Re: [PATCH 2/2] zonefs: use zone-append for AIO as well
From: Christoph Hellwig <hch@lst.de>
Date: 2020-07-22 14:52:02
Also in:
linux-fsdevel
On Wed, Jul 22, 2020 at 12:43:21PM +0000, Johannes Thumshirn wrote:
On 21/07/2020 07:54, Christoph Hellwig wrote:quoted
On Mon, Jul 20, 2020 at 04:48:50PM +0000, Johannes Thumshirn wrote:quoted
On 20/07/2020 15:45, Christoph Hellwig wrote:quoted
On Mon, Jul 20, 2020 at 10:21:18PM +0900, Johannes Thumshirn wrote:quoted
On a successful completion, the position the data is written to is returned via AIO's res2 field to the calling application.That is a major, and except for this changelog, undocumented ABI change. We had the whole discussion about reporting append results in a few threads and the issues with that in io_uring. So let's have that discussion there and don't mix it up with how zonefs writes data. Without that a lot of the boilerplate code should also go away.OK maybe I didn't remember correctly, but wasn't this all around io_uring and how we'd report the location back for raw block device access?Report the write offset. The author seems to be hell bent on making it block device specific, but that is a horrible idea as it is just as useful for normal file systems (or zonefs).After having looked into io_uring I don't this there is anything that prevents io_uring from picking up the write offset from ki_complete's res2 argument. As of now io_uring ignores the filed but that can be changed.

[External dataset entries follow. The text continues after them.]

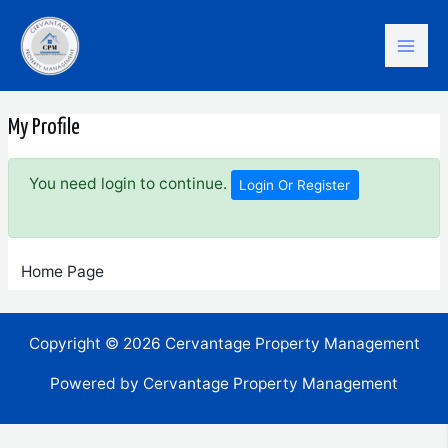
Skip
Mai
to
content
Men
My Profile
You need login to continue.
Login Or Register
Home Page
Copyright © 2026 Cervantage Property Management
Powered by Cervantage Property Management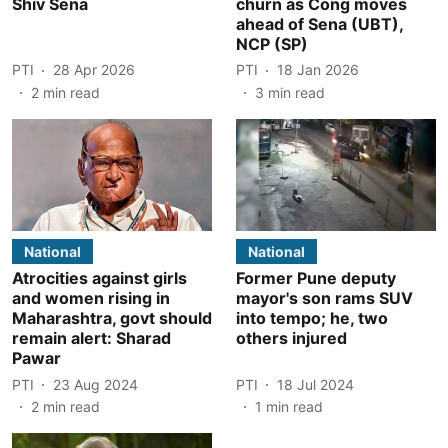
Shiv Sena
churn as Cong moves
ahead of Sena (UBT),
NCP (SP)
PTI
28 Apr 2026
PTI
18 Jan 2026
2
min read
3
min read
National
National
Atrocities against girls
Former Pune deputy
and women rising in
mayor's son rams SUV
Maharashtra, govt should
into tempo; he, two
remain alert: Sharad
others injured
Pawar
PTI
23 Aug 2024
PTI
18 Jul 2024
2
min read
1
min read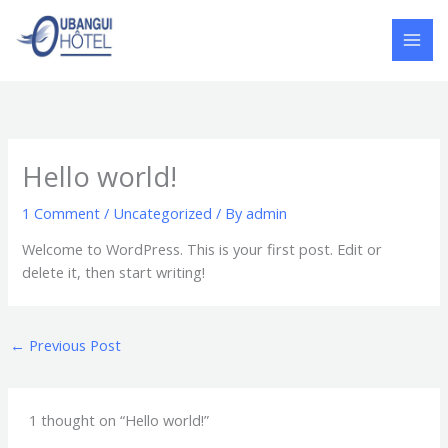
Skip
to
content
Hello world!
1 Comment
/
Uncategorized
/ By
admin
Welcome to WordPress. This is your first post. Edit or
delete it, then start writing!
←
Previous Post
1 thought on “Hello world!”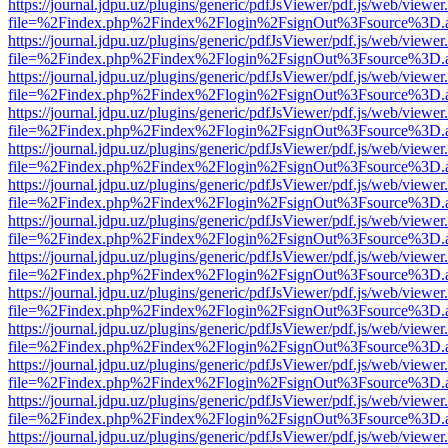
https://journal.jdpu.uz/plugins/generic/pdfJsViewer/pdf.js/web/viewer
file=%2Findex.php%2Findex%2Flogin%2FsignOut%3Fsource%3D.ame
https://journal.jdpu.uz/plugins/generic/pdfJsViewer/pdf.js/web/viewer
file=%2Findex.php%2Findex%2Flogin%2FsignOut%3Fsource%3D.ame
https://journal.jdpu.uz/plugins/generic/pdfJsViewer/pdf.js/web/viewer
file=%2Findex.php%2Findex%2Flogin%2FsignOut%3Fsource%3D.ame
https://journal.jdpu.uz/plugins/generic/pdfJsViewer/pdf.js/web/viewer
file=%2Findex.php%2Findex%2Flogin%2FsignOut%3Fsource%3D.ame
https://journal.jdpu.uz/plugins/generic/pdfJsViewer/pdf.js/web/viewer
file=%2Findex.php%2Findex%2Flogin%2FsignOut%3Fsource%3D.ame
https://journal.jdpu.uz/plugins/generic/pdfJsViewer/pdf.js/web/viewer
file=%2Findex.php%2Findex%2Flogin%2FsignOut%3Fsource%3D.ame
https://journal.jdpu.uz/plugins/generic/pdfJsViewer/pdf.js/web/viewer
file=%2Findex.php%2Findex%2Flogin%2FsignOut%3Fsource%3D.ame
https://journal.jdpu.uz/plugins/generic/pdfJsViewer/pdf.js/web/viewer
file=%2Findex.php%2Findex%2Flogin%2FsignOut%3Fsource%3D.ame
https://journal.jdpu.uz/plugins/generic/pdfJsViewer/pdf.js/web/viewer
file=%2Findex.php%2Findex%2Flogin%2FsignOut%3Fsource%3D.ame
https://journal.jdpu.uz/plugins/generic/pdfJsViewer/pdf.js/web/viewer
file=%2Findex.php%2Findex%2Flogin%2FsignOut%3Fsource%3D.ame
https://journal.jdpu.uz/plugins/generic/pdfJsViewer/pdf.js/web/viewer
file=%2Findex.php%2Findex%2Flogin%2FsignOut%3Fsource%3D.ame
https://journal.jdpu.uz/plugins/generic/pdfJsViewer/pdf.js/web/viewer
file=%2Findex.php%2Findex%2Flogin%2FsignOut%3Fsource%3D.ame
https://journal.jdpu.uz/plugins/generic/pdfJsViewer/pdf.js/web/viewer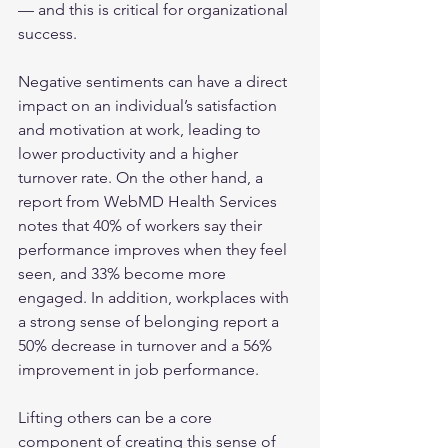
— and this is critical for organizational 
success. 
Negative sentiments can have a direct 
impact on an individual’s satisfaction 
and motivation at work, leading to 
lower productivity and a higher 
turnover rate. On the other hand, a 
report from WebMD Health Services 
notes that 40% of workers say their 
performance improves when they feel 
seen, and 33% become more 
engaged. In addition, workplaces with 
a strong sense of belonging report a 
50% decrease in turnover and a 56% 
improvement in job performance. 
Lifting others can be a core 
component of creating this sense of 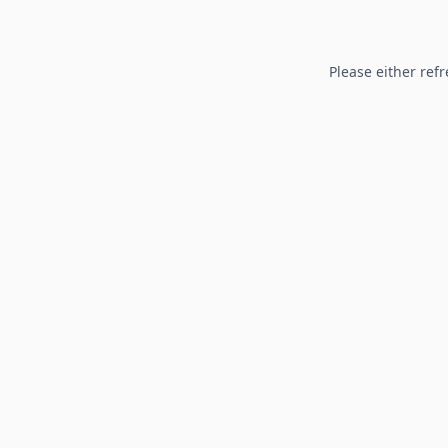
Please either refr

Sure. Except for the fact that the io_uring CQE doesn't have space for it. See the currently ongoing discussion on that..
So the only thing that needs to be done from a zonefs perspective is documenting the use of res2 and CC linux-aio and linux-abi (including an update of the io_getevents man page). Or am I completely off track now?
Yes. We should not have a different ABI just for zonefs. We need to support this feature in a generic way and not as a weird one off for one filesystem and only with the legacy AIO interface. Either way please make sure you properly separate the interface ( using Write vs Zone Append in zonefs) from the interface (returning the actually written offset from appending writes), as they are quite separate issues.